2. Provide notices to employees, pursuant to the Defend Trade Secrets Act, 18 U.S.C. 1836 et seq. (DTSA), of immunity from trade secret misappropriation claims to whistleblower employees who disclose their employer's trade secrets or confidential information to state or federal agencies for the purpose of reporting or investigating a suspected violation of law. Failure to provide notice of this and other immunities provided by the DTSA to employees, consultants and independent contractors, in any contract or agreement entered into after May 11, 2016, that governs the use of trade secrets or other confidential information, will bar the company from certain remedies (such as enhanced damages and attorney's fees) available under the DTSA. Such notices, which employees should counter-sign, could state:
Pursuant to the Defend Trade Secrets Act of 2016, I understand that:
An individual may not be held criminally or civilly liable for any federal or state trade secret law for the disclosure of a trade secret that: (a) is made (i) in confidence to a federal, state, or local government official, either directly or indirectly, or to an attorney; and (ii) solely for the purpose of reporting or investigating a suspected violation of law; or (b) is made in a complaint or other document that is filed under seal in a lawsuit or other proceeding.
These required notices should be inserted in all (i) employment, independent contractor and consulting agreements, (ii) separation, severance and release of claim agreements, (iii) non-compete and non-solicitation agreements, and (iv) confidentiality agreements and agreements in employee handbooks.
3. Limit access to trade secrets to employees who need access to perform their jobs.
4. Have their trade secrets subject to password protection.
5. Have confidential information marked confidential.
6. Regularly remind and educate employees with access to confidential information about keeping such information secret.
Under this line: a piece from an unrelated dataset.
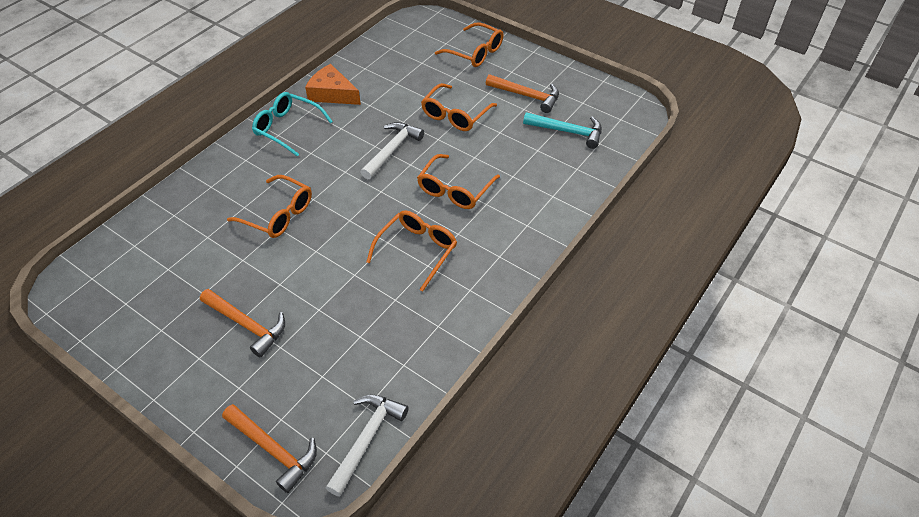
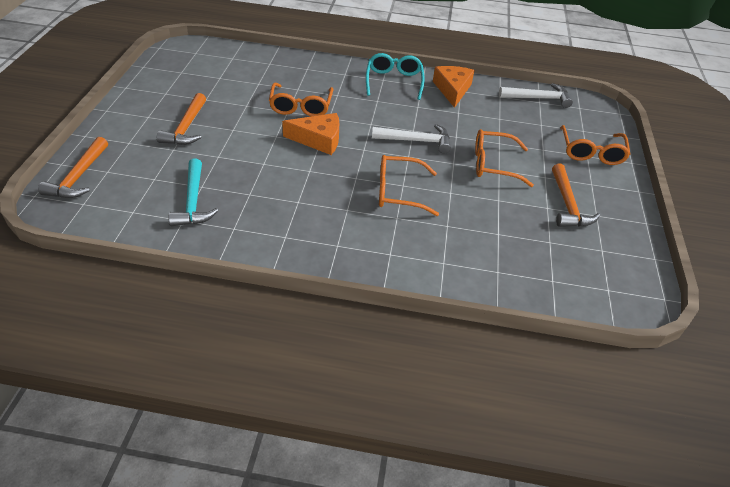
camera: 60 degrees right, 5 degrees down
white hammer [326,395,409,497] -> white hammer moved to [499,83,573,108]
orange glasses [366,210,457,292] -> none
turquoise hammer [523,112,602,149] -> turquoise hammer moved to [168,158,218,226]
none -> orange cheese [282,113,339,155]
7. If feasible, segregate networks, or at least install firewalls, so that a hacking of one network, or one part of a network, does not expose information in the companies' other network or portion of a network.
8. Engage outside specialists to monitor access and audit its computer and electronic storage systems.
9. With regard to possible cyber theft, although complete retrieval may be almost impossible, tracking devices may be installed to possibly locate Microsoft and PDF documents. Encrypting trade secrets may prevent, or at least reduce, damage caused by the theft of a trade secret, and buy time to locate and seize stolen information.
The need for, and sufficiency of these and other measures is as much a technological question as a legal one. Therefore, attorneys should meet with their clients and IT vendors to make sure their "reasonable measures" maximize protection under trade secret law.